### STATED EXERCISE 1
From the post about war movies, reproduce the passage from "Where Eagles Dare" to "who hate it!".
### STATED EXERCISE 2
In the post about war movies, which actors are named as appearing in "The Enemy Below"?
### STATED EXERCISE 3
List every film or series title that the post about war movies names.

I think we should be thankful that these movies are being made. If they are close to the truth, well and good however they are commercial enterprises and have to make money.

I bitch about some things and more about others. With the exception of a few blatant errors where history has been inextricably altered by a myriad of unrepentant directors and writers, we have to accept it.

Where Eagles Dare
is possibly my favourite movie however it is fiction.

I like The Battle of the Bulge even though I am aware of errors and know many here who hate it!

I love to read the goof's in these movies and say to myself, "I have seen this movie 20 times and never noticed that"............bloody hell.

If you wish to see real, you purchase the "World at War" series.

Another of my "favourites" is "The Enemy Below" with Curt Jurgens and Robert Mitchum because I enjoy the story line.

"The Cruel Sea"

### RECORDED DATA
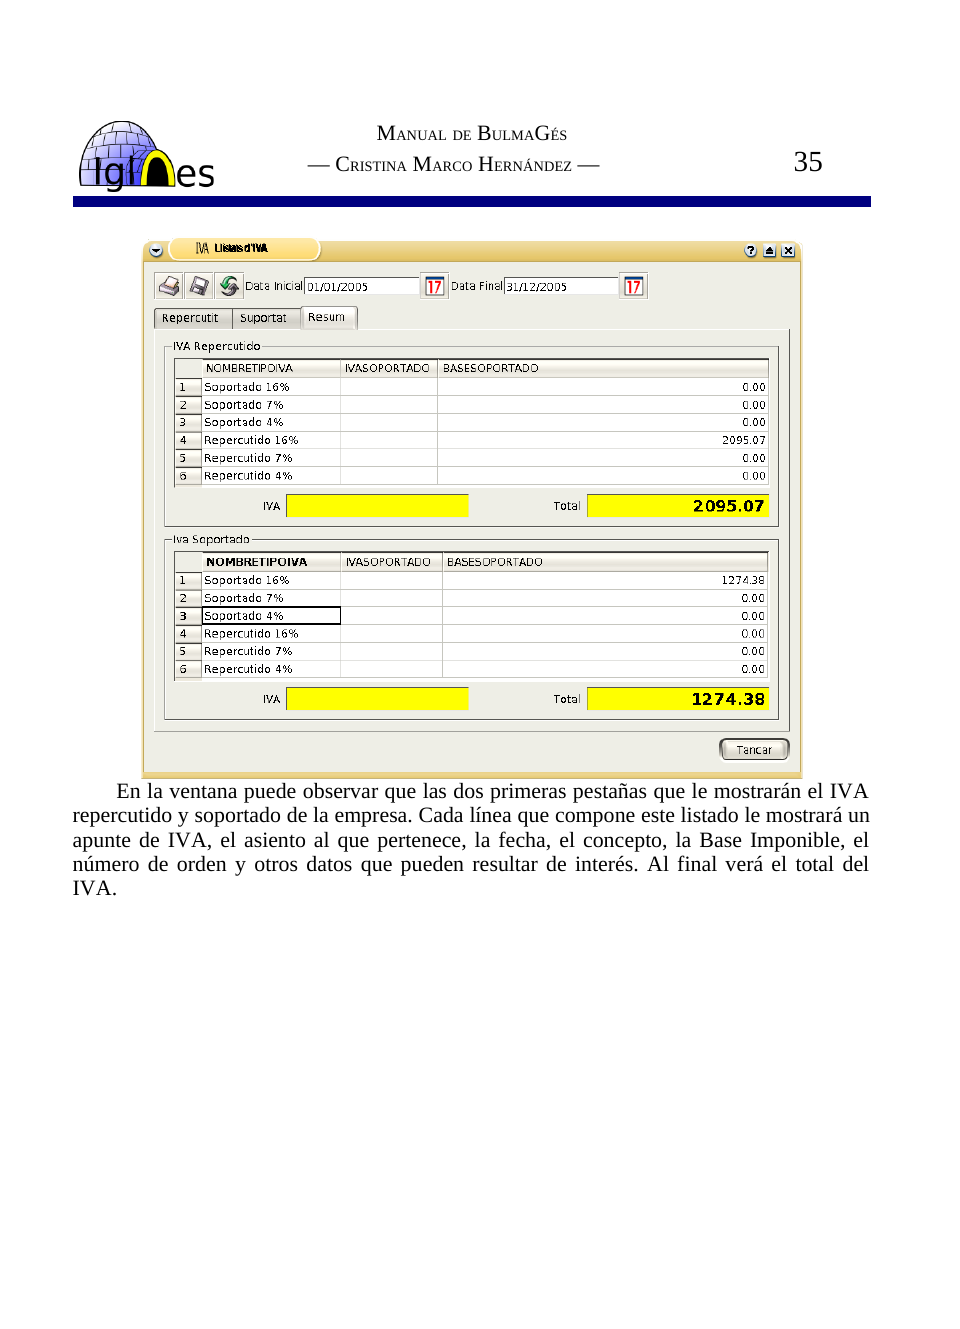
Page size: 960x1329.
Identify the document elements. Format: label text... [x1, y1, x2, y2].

### FULL SOLUTION 1
Where Eagles Dare
is possibly my favourite movie however it is fiction.

I like The Battle of the Bulge even though I am aware of errors and know many here who hate it!

### FULL SOLUTION 2
Curt Jurgens and Robert Mitchum.

### FULL SOLUTION 3
Where Eagles Dare
The Battle of the Bulge
World at War
The Enemy Below
The Cruel Sea